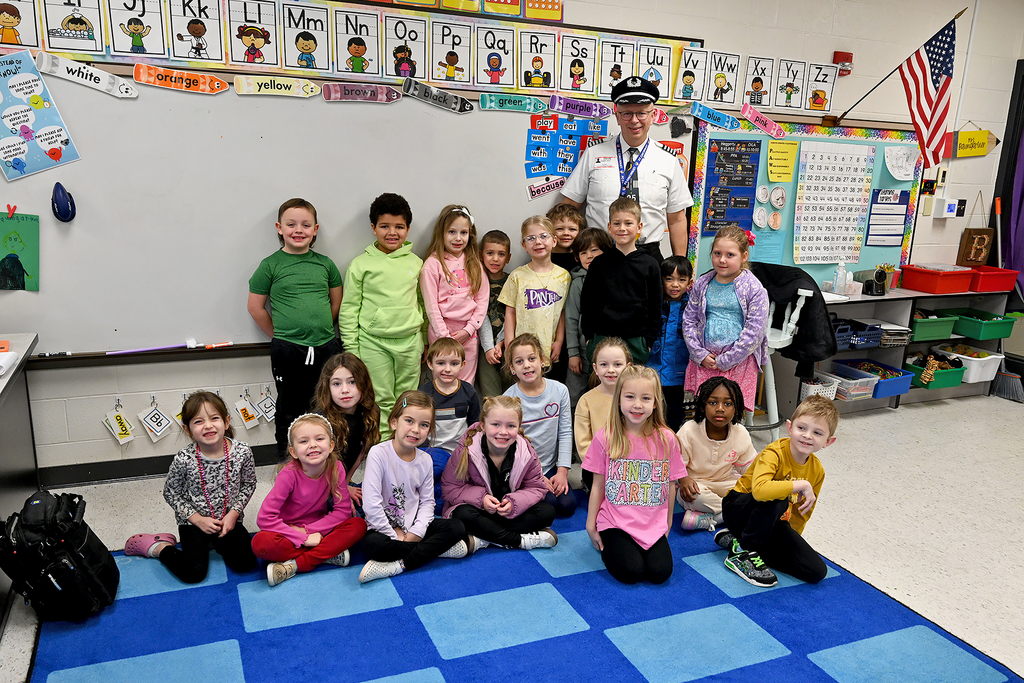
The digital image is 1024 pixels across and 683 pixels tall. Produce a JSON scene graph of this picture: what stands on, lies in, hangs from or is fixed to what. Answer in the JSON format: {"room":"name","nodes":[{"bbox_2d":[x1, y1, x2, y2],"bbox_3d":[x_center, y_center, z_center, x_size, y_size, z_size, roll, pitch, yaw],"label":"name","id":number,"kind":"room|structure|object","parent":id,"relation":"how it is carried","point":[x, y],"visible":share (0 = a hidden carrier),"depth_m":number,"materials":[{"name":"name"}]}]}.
{"room":"classroom","nodes":[
{"label":"classroom","id":0,"kind":"room"},
{"bbox_2d":[0,0,1023,487],"bbox_3d":[0.225,-0.869,4.411,8.277,2.858,0.182,-4,15,-23],"label":"wall","id":1,"kind":"structure","parent":0,"point":[764,44],"depth_m":4.52,"materials":[{"name":"paint"}]},
{"bbox_2d":[102,405,135,444],"bbox_3d":[-1.850,0.392,3.662,0.111,0.174,0.070,-4,15,-23],"label":"card","id":2,"kind":"object","parent":1,"relation":"attached to","point":[127,439],"visible":0.99,"depth_m":3.65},
{"bbox_2d":[136,399,174,442],"bbox_3d":[-1.701,0.377,3.697,0.130,0.204,0.097,-4,15,-23],"label":"card","id":3,"kind":"object","parent":1,"relation":"attached to","point":[151,421],"visible":0.98,"depth_m":3.69,"materials":[{"name":"white paper"}]},
{"bbox_2d":[38,442,282,488],"bbox_3d":[-1.261,0.591,3.909,3.819,0.095,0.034,-4,15,-23],"label":"baseboard","id":4,"kind":"structure","parent":1,"relation":"attached to","point":[105,474],"depth_m":3.71,"materials":[{"name":"black rubber"}]},
{"bbox_2d":[233,390,260,429],"bbox_3d":[-1.319,0.338,3.840,0.104,0.185,0.102,-4,15,-23],"label":"card","id":5,"kind":"object","parent":1,"relation":"attached to","point":[245,415],"visible":0.98,"depth_m":3.83,"materials":[{"name":"white paper"}]},
{"bbox_2d":[253,386,276,423],"bbox_3d":[-1.238,0.320,3.941,0.132,0.191,0.049,-4,15,-23],"label":"card","id":6,"kind":"object","parent":1,"relation":"attached to","point":[267,401],"visible":0.94,"depth_m":3.93,"materials":[{"name":"white paper"}]},
{"bbox_2d":[0,0,689,103],"bbox_3d":[-0.768,-1.463,3.730,3.523,0.385,0.028,-4,15,-23],"label":"alphabet strip","id":7,"kind":"object","parent":1,"relation":"attached to","point":[574,86],"visible":0.97,"depth_m":3.75,"materials":[{"name":"white paper"}]},
{"bbox_2d":[1,61,691,364],"bbox_3d":[-0.733,-0.677,3.850,3.637,1.411,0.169,-4,15,-23],"label":"whiteboard","id":8,"kind":"object","parent":1,"relation":"attached to","point":[75,226],"visible":0.76,"depth_m":3.60,"materials":[{"name":"white"}]},
{"bbox_2d":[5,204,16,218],"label":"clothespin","id":9,"kind":"object","parent":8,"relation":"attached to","point":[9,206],"visible":0.97,"depth_m":3.34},
{"bbox_2d":[0,210,40,290],"bbox_3d":[-2.148,-0.384,3.311,0.241,0.324,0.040,-4,15,-23],"label":"green poster","id":10,"kind":"object","parent":8,"relation":"attached to","point":[23,253],"visible":0.99,"depth_m":3.32,"materials":[{"name":"green paper"}]},
{"bbox_2d":[0,48,80,180],"bbox_3d":[-2.075,-0.944,3.261,0.374,0.499,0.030,-4,15,-23],"label":"poster","id":11,"kind":"object","parent":8,"relation":"attached to","point":[17,154],"visible":0.99,"depth_m":3.27,"materials":[{"name":"blue paper"}]},
{"bbox_2d":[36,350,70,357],"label":"marker","id":12,"kind":"object","parent":8,"relation":"on","point":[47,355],"visible":0.99,"depth_m":3.35,"materials":[{"name":"plastic"}]},
{"bbox_2d":[51,181,76,221],"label":"eraser","id":13,"kind":"object","parent":8,"relation":"attached to","point":[63,208],"visible":0.98,"depth_m":3.19,"materials":[{"name":"blue plastic"}]},
{"bbox_2d":[36,52,136,98],"bbox_3d":[-1.838,-1.134,3.332,0.416,0.108,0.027,-4,15,-23],"label":"sign","id":14,"kind":"object","parent":8,"relation":"attached to","point":[101,80],"visible":0.97,"depth_m":3.33,"materials":[{"name":"white paper"}]},
{"bbox_2d":[105,340,197,354],"bbox_3d":[-1.652,0.028,3.561,0.356,0.029,0.046,-4,15,-23],"label":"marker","id":15,"kind":"object","parent":8,"relation":"on","point":[143,349],"visible":0.99,"depth_m":3.55,"materials":[{"name":"purple"}]},
{"bbox_2d":[132,63,227,95],"bbox_3d":[-1.500,-1.182,3.518,0.443,0.089,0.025,-4,15,-23],"label":"sign","id":16,"kind":"object","parent":8,"relation":"attached to","point":[215,82],"visible":0.97,"depth_m":3.51,"materials":[{"name":"orange paper"}]},
{"bbox_2d":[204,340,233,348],"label":"marker","id":17,"kind":"object","parent":8,"relation":"on","point":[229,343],"visible":0.99,"depth_m":3.65,"materials":[{"name":"orange plastic"}]},
{"bbox_2d":[234,75,318,97],"bbox_3d":[-1.099,-1.194,3.640,0.370,0.079,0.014,-4,15,-23],"label":"label","id":18,"kind":"object","parent":8,"relation":"attached to","point":[309,90],"visible":0.96,"depth_m":3.63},
{"bbox_2d":[322,81,399,102],"bbox_3d":[-0.745,-1.219,3.810,0.373,0.082,0.015,-4,15,-23],"label":"sign","id":19,"kind":"object","parent":8,"relation":"attached to","point":[393,94],"visible":0.96,"depth_m":3.80,"materials":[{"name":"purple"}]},
{"bbox_2d":[401,78,472,112],"bbox_3d":[-0.391,-1.254,3.977,0.365,0.098,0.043,-4,15,-23],"label":"sign","id":20,"kind":"object","parent":8,"relation":"attached to","point":[463,106],"visible":0.97,"depth_m":3.97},
{"bbox_2d":[478,92,546,113],"bbox_3d":[0.001,-1.262,4.119,0.352,0.078,0.014,-4,15,-23],"label":"sign","id":21,"kind":"object","parent":8,"relation":"attached to","point":[524,104],"visible":0.96,"depth_m":4.11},
{"bbox_2d":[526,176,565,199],"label":"sign","id":22,"kind":"object","parent":8,"relation":"attached to","point":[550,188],"visible":0.95,"depth_m":4.35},
{"bbox_2d":[524,111,606,197],"bbox_3d":[0.302,-1.036,4.290,0.420,0.397,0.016,-4,15,-23],"label":"poster","id":23,"kind":"object","parent":8,"relation":"attached to","point":[534,170],"visible":0.89,"depth_m":4.27,"materials":[{"name":"blue paper"}]},
{"bbox_2d":[549,94,611,118],"bbox_3d":[0.374,-1.296,4.298,0.365,0.093,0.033,-4,15,-23],"label":"sign","id":24,"kind":"object","parent":8,"relation":"attached to","point":[604,114],"visible":0.97,"depth_m":4.29,"materials":[{"name":"purple paper"}]},
{"bbox_2d":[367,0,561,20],"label":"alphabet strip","id":25,"kind":"object","parent":1,"relation":"attached to","point":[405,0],"visible":0.96,"depth_m":3.92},
{"bbox_2d":[690,101,739,129],"bbox_3d":[1.221,-1.371,4.706,0.237,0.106,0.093,-4,15,-23],"label":"sign","id":26,"kind":"object","parent":1,"relation":"attached to","point":[700,110],"visible":0.98,"depth_m":4.70,"materials":[{"name":"blue paper"}]},
{"bbox_2d":[678,46,840,114],"bbox_3d":[1.464,-1.555,4.638,1.427,0.277,0.021,-4,15,-23],"label":"alphabet strip","id":27,"kind":"object","parent":1,"relation":"attached to","point":[828,106],"visible":0.97,"depth_m":4.60,"materials":[{"name":"white paper"}]},
{"bbox_2d":[741,104,785,138],"bbox_3d":[1.584,-1.385,4.902,0.209,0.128,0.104,-4,15,-23],"label":"label","id":28,"kind":"object","parent":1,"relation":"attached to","point":[770,130],"visible":0.98,"depth_m":4.89,"materials":[{"name":"pink paper"}]},
{"bbox_2d":[685,119,920,288],"bbox_3d":[1.903,-0.872,5.028,1.688,1.078,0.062,-4,15,-23],"label":"bulletin board","id":29,"kind":"object","parent":1,"relation":"attached to","point":[694,243],"visible":0.47,"depth_m":4.98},
{"bbox_2d":[703,136,761,234],"bbox_3d":[1.370,-0.966,4.839,0.297,0.564,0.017,-4,15,-23],"label":"poster","id":30,"kind":"object","parent":29,"relation":"attached to","point":[744,202],"visible":0.98,"depth_m":4.83,"materials":[{"name":"blue paper"}]},
{"bbox_2d":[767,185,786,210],"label":"coin cutout","id":31,"kind":"object","parent":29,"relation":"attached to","point":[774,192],"visible":0.98,"depth_m":5.00,"materials":[{"name":"white paper"}]},
{"bbox_2d":[766,138,798,181],"bbox_3d":[1.713,-1.140,4.933,0.198,0.230,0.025,-4,15,-23],"label":"yellow paper","id":32,"kind":"object","parent":29,"relation":"attached to","point":[770,170],"visible":0.97,"depth_m":4.93,"materials":[{"name":"yellow paper"}]},
{"bbox_2d":[792,138,876,261],"bbox_3d":[2.096,-0.913,5.068,0.478,0.729,0.023,-4,15,-23],"label":"chart","id":33,"kind":"object","parent":29,"relation":"attached to","point":[832,251],"visible":0.99,"depth_m":5.06,"materials":[{"name":"white paper"}]},
{"bbox_2d":[865,187,910,246],"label":"poster","id":34,"kind":"object","parent":29,"relation":"attached to","point":[878,194],"visible":0.98,"depth_m":5.29,"materials":[{"name":"blue paper"}]},
{"bbox_2d":[882,146,920,180],"bbox_3d":[2.623,-1.194,5.217,0.260,0.211,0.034,-4,15,-23],"label":"paper","id":35,"kind":"object","parent":29,"relation":"attached to","point":[896,170],"visible":0.99,"depth_m":5.21,"materials":[{"name":"white paper"}]},
{"bbox_2d":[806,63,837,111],"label":"alphabet card","id":36,"kind":"object","parent":1,"relation":"attached to","point":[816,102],"visible":0.98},
{"bbox_2d":[832,51,853,74],"bbox_3d":[2.059,-1.729,4.824,0.114,0.134,0.081,-4,15,-23],"label":"fire alarm","id":37,"kind":"object","parent":1,"relation":"attached to","point":[836,54],"visible":0.87,"depth_m":4.80,"materials":[{"name":"red"}]},
{"bbox_2d":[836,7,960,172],"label":"flag","id":38,"kind":"object","parent":1,"relation":"attached to","point":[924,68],"visible":0.99,"depth_m":4.72,"materials":[{"name":"fabric"}]},
{"bbox_2d":[931,198,963,218],"bbox_3d":[3.009,-0.919,5.370,0.190,0.134,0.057,-4,15,-23],"label":"thermostat","id":39,"kind":"object","parent":1,"relation":"attached to","point":[952,210],"visible":0.99,"depth_m":5.34,"materials":[{"name":"white plastic"}]},
{"bbox_2d":[944,127,998,157],"bbox_3d":[3.241,-1.413,5.485,0.488,0.239,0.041,-4,15,-23],"label":"sign","id":40,"kind":"object","parent":1,"relation":"attached to","point":[960,138],"visible":0.91,"depth_m":5.47,"materials":[{"name":"yellow wood"}]},
{"bbox_2d":[957,195,995,267],"bbox_3d":[3.355,-0.785,5.582,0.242,0.545,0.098,-4,15,-23],"label":"wooden sign","id":41,"kind":"object","parent":1,"relation":"attached to","point":[976,257],"visible":0.94,"depth_m":5.57,"materials":[{"name":"brown wood"}]},
{"bbox_2d":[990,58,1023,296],"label":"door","id":42,"kind":"structure","parent":1,"relation":"in","point":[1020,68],"depth_m":5.65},
{"bbox_2d":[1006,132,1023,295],"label":"curtain","id":43,"kind":"object","parent":1,"relation":"attached to","point":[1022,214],"visible":0.87,"depth_m":5.65,"materials":[{"name":"purple fabric"}]},
{"bbox_2d":[0,394,1023,682],"bbox_3d":[1.220,1.111,2.457,7.952,0.107,4.842,-4,15,-23],"label":"floor","id":44,"kind":"structure","parent":0,"point":[946,413],"depth_m":3.52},
{"bbox_2d":[0,332,40,627],"bbox_3d":[-2.139,0.543,2.605,0.872,0.784,1.441,-4,15,-23],"label":"desk","id":45,"kind":"object","parent":44,"relation":"on","point":[19,401],"visible":0.8,"depth_m":3.07,"materials":[{"name":"grey"}]},
{"bbox_2d":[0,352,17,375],"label":"paper","id":46,"kind":"object","parent":45,"relation":"on","point":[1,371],"visible":1,"depth_m":2.76,"materials":[{"name":"white paper"}]},
{"bbox_2d":[247,198,343,458],"bbox_3d":[-1.004,-0.009,3.648,0.408,1.270,0.413,0,14,-8],"label":"child","id":47,"kind":"object","parent":44,"relation":"on","point":[305,289],"visible":0.92,"depth_m":3.52},
{"bbox_2d":[341,192,427,438],"bbox_3d":[-0.620,-0.051,3.795,0.396,1.298,0.412,-4,15,-23],"label":"child","id":48,"kind":"object","parent":44,"relation":"on","point":[405,283],"visible":0.86,"depth_m":3.67},
{"bbox_2d":[420,203,489,387],"bbox_3d":[-0.295,-0.054,3.934,0.334,1.222,0.357,-4,15,-23],"label":"child","id":49,"kind":"object","parent":44,"relation":"on","point":[477,269],"visible":0.74,"depth_m":3.86},
{"bbox_2d":[476,231,512,398],"bbox_3d":[-0.094,-0.014,4.153,0.308,1.078,0.334,2,14,2],"label":"child","id":50,"kind":"object","parent":44,"relation":"on","point":[499,253],"visible":0.59,"depth_m":4.04},
{"bbox_2d":[26,491,1021,682],"bbox_3d":[0.084,1.007,2.439,2.804,0.015,2.713,-4,15,-23],"label":"rug","id":51,"kind":"object","parent":44,"relation":"on","point":[530,644],"visible":0.82,"depth_m":2.62,"materials":[{"name":"blue carpet"}]},
{"bbox_2d":[0,487,117,622],"bbox_3d":[-1.537,0.698,2.619,0.306,0.405,0.371,-4,15,-23],"label":"backpack","id":52,"kind":"object","parent":51,"relation":"on","point":[75,552],"visible":0.99,"depth_m":2.52,"materials":[{"name":"black fabric"}]},
{"bbox_2d":[124,391,257,583],"bbox_3d":[-1.202,0.541,2.945,0.403,0.640,0.394,15,19,43],"label":"child","id":53,"kind":"object","parent":51,"relation":"on","point":[225,417],"visible":0.99,"depth_m":2.89},
{"bbox_2d":[253,411,364,586],"bbox_3d":[-0.787,0.591,2.958,0.377,0.559,0.387,-8,17,-35],"label":"child","id":54,"kind":"object","parent":51,"relation":"on","point":[313,460],"visible":0.94,"depth_m":2.89},
{"bbox_2d":[313,351,380,508],"bbox_3d":[-0.720,0.436,3.308,0.329,0.695,0.388,2,14,1],"label":"child","id":55,"kind":"object","parent":51,"relation":"on","point":[357,385],"visible":0.66,"depth_m":3.29},
{"bbox_2d":[358,392,475,583],"bbox_3d":[-0.397,0.559,3.018,0.408,0.620,0.423,-7,16,-33],"label":"child","id":56,"kind":"object","parent":51,"relation":"on","point":[395,462],"visible":0.97,"depth_m":2.95},
{"bbox_2d":[418,336,480,489],"bbox_3d":[-0.310,0.359,3.627,0.366,0.722,0.392,0,14,-8],"label":"boy","id":57,"kind":"object","parent":51,"relation":"on","point":[457,353],"visible":0.66,"depth_m":3.54},
{"bbox_2d":[441,394,559,553],"bbox_3d":[-0.063,0.551,3.236,0.435,0.563,0.449,-4,15,-23],"label":"child","id":58,"kind":"object","parent":51,"relation":"on","point":[491,460],"visible":0.97,"depth_m":3.16},
{"bbox_2d":[501,334,578,514],"bbox_3d":[0.114,0.381,3.568,0.345,0.719,0.424,-1,14,-10],"label":"child","id":59,"kind":"object","parent":51,"relation":"on","point":[558,407],"visible":0.75,"depth_m":3.53},
{"bbox_2d":[572,335,635,488],"bbox_3d":[0.455,0.380,3.535,0.359,0.727,0.402,3,14,4],"label":"child","id":60,"kind":"object","parent":51,"relation":"on","point":[610,369],"visible":0.45,"depth_m":3.52},
{"bbox_2d":[584,361,687,585],"bbox_3d":[0.483,0.516,3.006,0.380,0.745,0.441,3,14,4],"label":"child","id":61,"kind":"object","parent":51,"relation":"on","point":[646,474],"visible":0.99,"depth_m":2.95},
{"bbox_2d":[675,374,754,531],"bbox_3d":[0.911,0.499,3.477,0.380,0.627,0.382,3,14,5],"label":"child","id":62,"kind":"object","parent":51,"relation":"on","point":[706,439],"visible":0.86,"depth_m":3.42},
{"bbox_2d":[715,392,839,588],"bbox_3d":[1.062,0.565,3.052,0.404,0.706,0.390,-7,16,-33],"label":"boy","id":63,"kind":"object","parent":51,"relation":"on","point":[788,486],"visible":0.99,"depth_m":2.98},
{"bbox_2d":[501,215,572,382],"bbox_3d":[0.136,-0.044,4.015,0.382,1.125,0.388,-9,17,-37],"label":"child","id":64,"kind":"object","parent":44,"relation":"on","point":[550,345],"visible":0.82,"depth_m":3.90},
{"bbox_2d":[546,205,585,273],"bbox_3d":[0.267,-0.208,4.305,0.316,1.054,0.327,3,14,3],"label":"child","id":65,"kind":"object","parent":44,"relation":"on","point":[570,218],"visible":0.4,"depth_m":4.17},
{"bbox_2d":[560,225,608,402],"bbox_3d":[0.408,0.003,4.045,0.313,1.148,0.335,0,14,-6],"label":"child","id":66,"kind":"object","parent":44,"relation":"on","point":[586,259],"visible":0.42,"depth_m":3.94},
{"bbox_2d":[580,195,663,367],"bbox_3d":[0.537,-0.118,3.837,0.398,1.150,0.415,3,14,7],"label":"boy","id":67,"kind":"object","parent":44,"relation":"on","point":[614,317],"visible":0.81,"depth_m":3.71},
{"bbox_2d":[561,77,691,263],"bbox_3d":[0.604,-0.513,4.265,0.595,1.758,0.634,2,14,-1],"label":"man","id":68,"kind":"object","parent":44,"relation":"on","point":[648,178],"visible":0.67,"depth_m":4.04},
{"bbox_2d":[651,255,693,430],"bbox_3d":[0.813,0.084,4.046,0.320,1.027,0.346,1,14,-5],"label":"child","id":69,"kind":"object","parent":44,"relation":"on","point":[678,285],"visible":0.62,"depth_m":3.95},
{"bbox_2d":[681,221,770,418],"bbox_3d":[1.064,0.008,3.859,0.406,1.148,0.402,-10,18,-40],"label":"girl","id":70,"kind":"object","parent":44,"relation":"on","point":[710,319],"visible":0.82,"depth_m":3.77},
{"bbox_2d":[754,282,809,435],"bbox_3d":[1.373,0.097,4.303,0.503,1.008,0.510,-4,15,-23],"label":"white chair","id":71,"kind":"object","parent":44,"relation":"on","point":[770,397],"visible":0.4,"depth_m":4.21,"materials":[{"name":"white"}]},
{"bbox_2d":[754,263,838,374],"bbox_3d":[1.559,-0.130,4.373,0.433,0.549,0.509,-4,15,-23],"label":"black jacket","id":72,"kind":"object","parent":71,"relation":"hanging from","point":[814,297],"visible":0.65,"depth_m":4.23,"materials":[{"name":"black fabric"}]},
{"bbox_2d":[768,285,1013,415],"bbox_3d":[2.545,0.040,5.307,1.803,0.735,0.416,-4,15,-23],"label":"shelf unit","id":73,"kind":"object","parent":44,"relation":"on","point":[860,313],"visible":0.39,"depth_m":5.19,"materials":[{"name":"grey laminate"}]},
{"bbox_2d":[800,373,838,400],"bbox_3d":[1.919,0.302,4.995,0.251,0.153,0.277,-4,15,-23],"label":"white basket","id":74,"kind":"object","parent":73,"relation":"in","point":[834,391],"visible":0.52,"depth_m":4.91,"materials":[{"name":"white plastic"}]},
{"bbox_2d":[832,261,847,294],"bbox_3d":[2.130,-0.415,5.045,0.075,0.211,0.065,-4,15,-23],"label":"sanitizer bottle","id":75,"kind":"object","parent":73,"relation":"on","point":[842,275],"visible":1,"depth_m":5.02,"materials":[{"name":"plastic"}]},
{"bbox_2d":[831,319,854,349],"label":"blue basket","id":76,"kind":"object","parent":73,"relation":"in","point":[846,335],"visible":0.41,"depth_m":4.94,"materials":[{"name":"blue plastic"}]},
{"bbox_2d":[822,364,877,400],"bbox_3d":[2.180,0.263,5.098,0.259,0.139,0.346,-4,15,-23],"label":"bin","id":77,"kind":"object","parent":73,"relation":"in","point":[872,387],"visible":0.71,"depth_m":5.02,"materials":[{"name":"plastic"}]},
{"bbox_2d":[843,319,882,348],"bbox_3d":[2.252,-0.062,5.137,0.251,0.129,0.298,-4,15,-23],"label":"blue basket","id":78,"kind":"object","parent":73,"relation":"in","point":[870,337],"visible":0.73,"depth_m":5.04,"materials":[{"name":"blue plastic"}]},
{"bbox_2d":[861,268,888,295],"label":"pencil sharpener","id":79,"kind":"object","parent":73,"relation":"on","point":[868,287],"visible":0.99,"depth_m":5.09,"materials":[{"name":"black plastic"}]},
{"bbox_2d":[839,359,915,397],"bbox_3d":[2.443,0.239,5.205,0.284,0.137,0.357,-4,15,-23],"label":"blue bin","id":80,"kind":"object","parent":73,"relation":"in","point":[904,387],"visible":0.71,"depth_m":5.13,"materials":[{"name":"blue plastic"}]},
{"bbox_2d":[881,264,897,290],"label":"pencil cup","id":81,"kind":"object","parent":73,"relation":"on","point":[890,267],"visible":0.66,"depth_m":5.33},
{"bbox_2d":[878,322,913,346],"bbox_3d":[2.533,-0.061,5.276,0.253,0.121,0.292,-4,15,-23],"label":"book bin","id":82,"kind":"object","parent":73,"relation":"in","point":[898,337],"visible":0.65,"depth_m":5.16,"materials":[{"name":"grey"}]},
{"bbox_2d":[910,313,956,341],"bbox_3d":[2.813,-0.109,5.381,0.353,0.145,0.328,-4,15,-23],"label":"green bin","id":83,"kind":"object","parent":73,"relation":"in","point":[938,331],"visible":0.73,"depth_m":5.25,"materials":[{"name":"green plastic"}]},
{"bbox_2d":[906,351,964,388],"bbox_3d":[2.894,0.200,5.402,0.318,0.166,0.361,-4,15,-23],"label":"green bin","id":84,"kind":"object","parent":73,"relation":"in","point":[950,383],"visible":0.69,"depth_m":5.30,"materials":[{"name":"green plastic"}]},
{"bbox_2d":[899,263,974,293],"bbox_3d":[2.900,-0.429,5.296,0.341,0.155,0.341,-4,15,-23],"label":"red bin","id":85,"kind":"object","parent":73,"relation":"on","point":[924,287],"visible":0.98,"depth_m":5.19,"materials":[{"name":"red plastic"}]},
{"bbox_2d":[941,345,1002,382],"bbox_3d":[3.244,0.150,5.550,0.323,0.183,0.397,-4,15,-23],"label":"white bin","id":86,"kind":"object","parent":73,"relation":"in","point":[980,369],"visible":0.69,"depth_m":5.42,"materials":[{"name":"white plastic"}]},
{"bbox_2d":[953,310,1014,339],"bbox_3d":[3.281,-0.118,5.496,0.302,0.140,0.353,-4,15,-23],"label":"green bin","id":87,"kind":"object","parent":73,"relation":"in","point":[986,331],"visible":0.89,"depth_m":5.37,"materials":[{"name":"green plastic"}]},
{"bbox_2d":[967,265,1019,292],"bbox_3d":[3.275,-0.437,5.410,0.341,0.141,0.321,-4,15,-23],"label":"red bin","id":88,"kind":"object","parent":73,"relation":"on","point":[988,283],"visible":0.81,"depth_m":5.28,"materials":[{"name":"red plastic"}]},
{"bbox_2d":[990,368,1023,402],"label":"broom","id":89,"kind":"object","parent":44,"relation":"on","point":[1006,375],"visible":0.77,"depth_m":5.43,"materials":[{"name":"grey plastic"}]}
]}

§ To do: Wherever the string "yellow" appears in a line above, copy that line.

§ Your solution:
{"bbox_2d":[766,138,798,181],"bbox_3d":[1.713,-1.140,4.933,0.198,0.230,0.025,-4,15,-23],"label":"yellow paper","id":32,"kind":"object","parent":29,"relation":"attached to","point":[770,170],"visible":0.97,"depth_m":4.93,"materials":[{"name":"yellow paper"}]},
{"bbox_2d":[944,127,998,157],"bbox_3d":[3.241,-1.413,5.485,0.488,0.239,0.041,-4,15,-23],"label":"sign","id":40,"kind":"object","parent":1,"relation":"attached to","point":[960,138],"visible":0.91,"depth_m":5.47,"materials":[{"name":"yellow wood"}]},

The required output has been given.